Now that Paul Rudd has officially debuted as Ant-Man, I expect that we’ll soon have to start referring to him as “Marvel’s Paul Rudd.”  Plenty of clueless fanboys will totally think of Rudd as the next Chris Pratt, a comedian that the comic-book magnate picks up from relative obscurity and turns into a bonafide action star.  And I will be sad.

But then, I will wipe away my tears and watch another one of Rudd’s hilarious comedies.  I will think of the time he and I shared a brief word in London, and I will remind myself of how his affable characters appear to accurately reflect his genial real-life personality.  I will remind myself that he is the perfect choice to play me in the movie of my life no matter what career move he makes next (although BuzzFeed recently told me that Benedict Cumberbatch would play me, another choice that suits me fine).
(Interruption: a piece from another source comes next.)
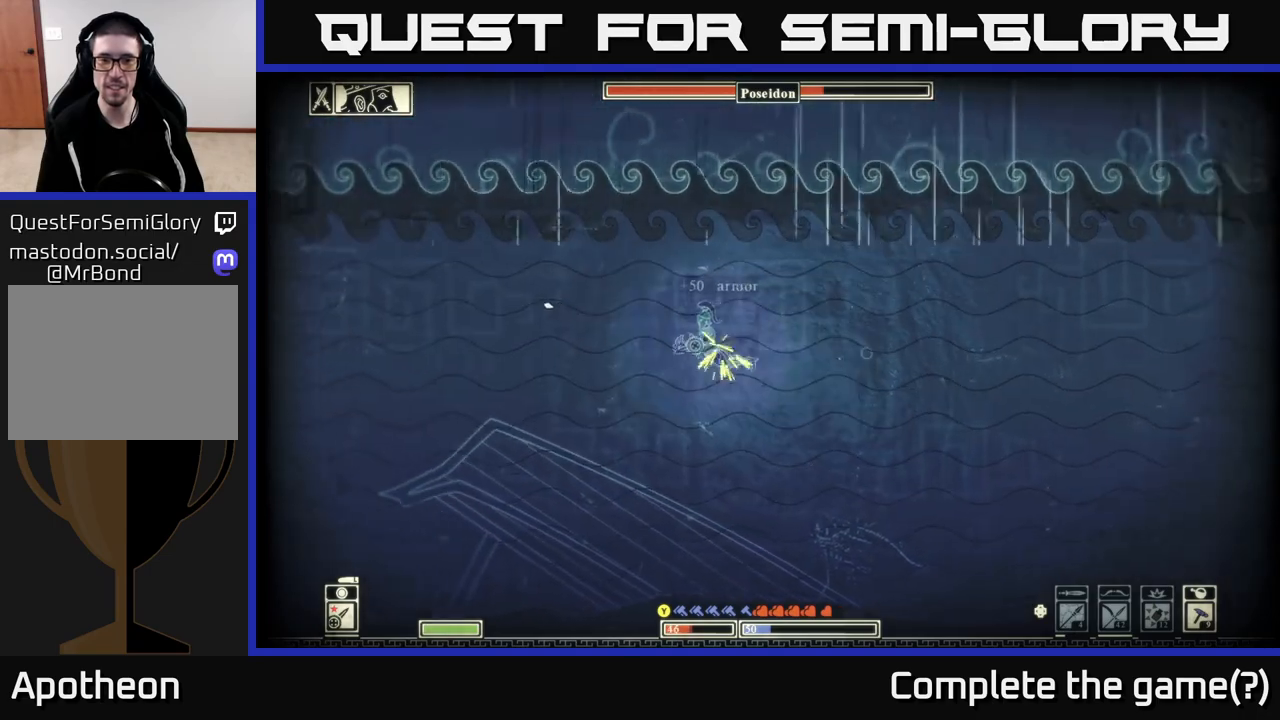
{"buttons": [], "left_stick": "up-left", "right_stick": "center", "events": [[500, "left_stick", "up-left"]]}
And finally, I will watch one of his comedies that stand head and shoulders above nearly all the other mainstream output.  For the most part, Rudd chooses projects with smarter wit and keener insight than the usual macho lineup of flatulence, misogyny, and homophobia.  Perhaps chief among these is 2009’s “I Love You, Man,” the bromantic comedy that serves as my selection for the “F.I.L.M. of the Week.”  (Yes, I am fully aware this is hardly independent or little-known, although it certainly deserves to be more widely known.)
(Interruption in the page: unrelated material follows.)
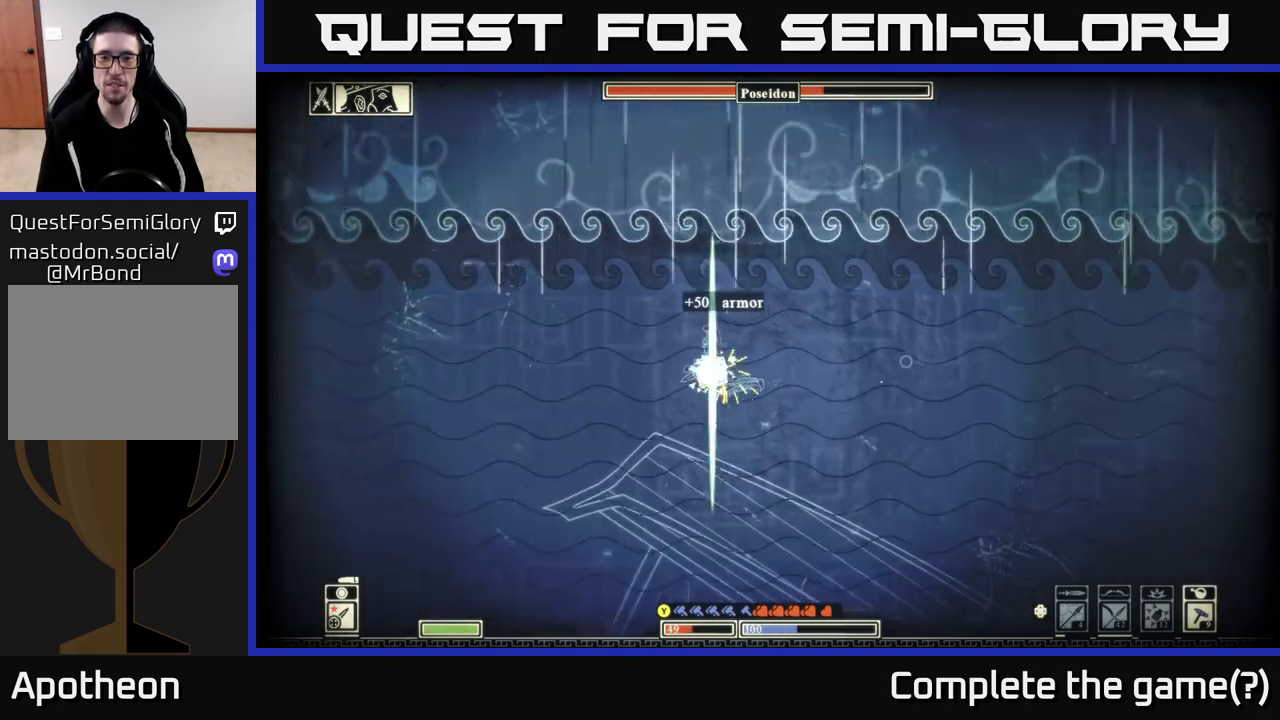
{"buttons": [], "left_stick": "up-left", "right_stick": "center", "events": []}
Rudd, rather than erecting a cool facade, plays his character Peter Klaven as unashamedly dorky and unabashedly earnest.  Though he means well, Peter often stumbles over his own nicety into the verbal equivalent of a pratfall.  The film begins with the happiest moment in his life: proposing to his girlfriend, Zooey (Rashida Jones).  After the initial bliss dissipates, however, things get awkward as Peter seems unable to provide enough groomsmen to match Zooey’s seven bridesmaids.  In fact, he does not even really have a potential best man.

Rather than disappoint his beautiful bride-to-be, and apparently unwilling to suck it up and ask either his father (J.K. Simmons) or brother (Andy Samberg), Peter goes on the hunt for a male best friend.  After a series of hilarious misunderstandings, he comes across Jason Segel’s palatably absurd Sidney Fife, a friendly bachelor that stumbles into one of Peter’s open houses while scouting prospects for a wealthy divorcée.  They hit it off immediately, easily finding conversation topics and mutual interests.

Sidney and Peter’s friendship is purely platonic, yet writer/director John Hamburg replicates the experience of watching a romantic comedy.  We get the beginning stage of figuring out tastes as well as boundaries; we see the way that they bring fulfillment to each other’s lives; we have the classic blow-up fight that turns into a dissolution of an amicable partnership.  As “I Love You, Man” progresses, it exposes the parallels between forging friendships and romantic relationships as well as the absurdities inherent in both.

Peter and Sidney are not just the average dudebro BFFs – they are types to explore and investigate the very nature of human connection.  Although, in the hands of talented actors like Rudd and Segel, they are also fully fledged people that I’d love to slap the bass with any day.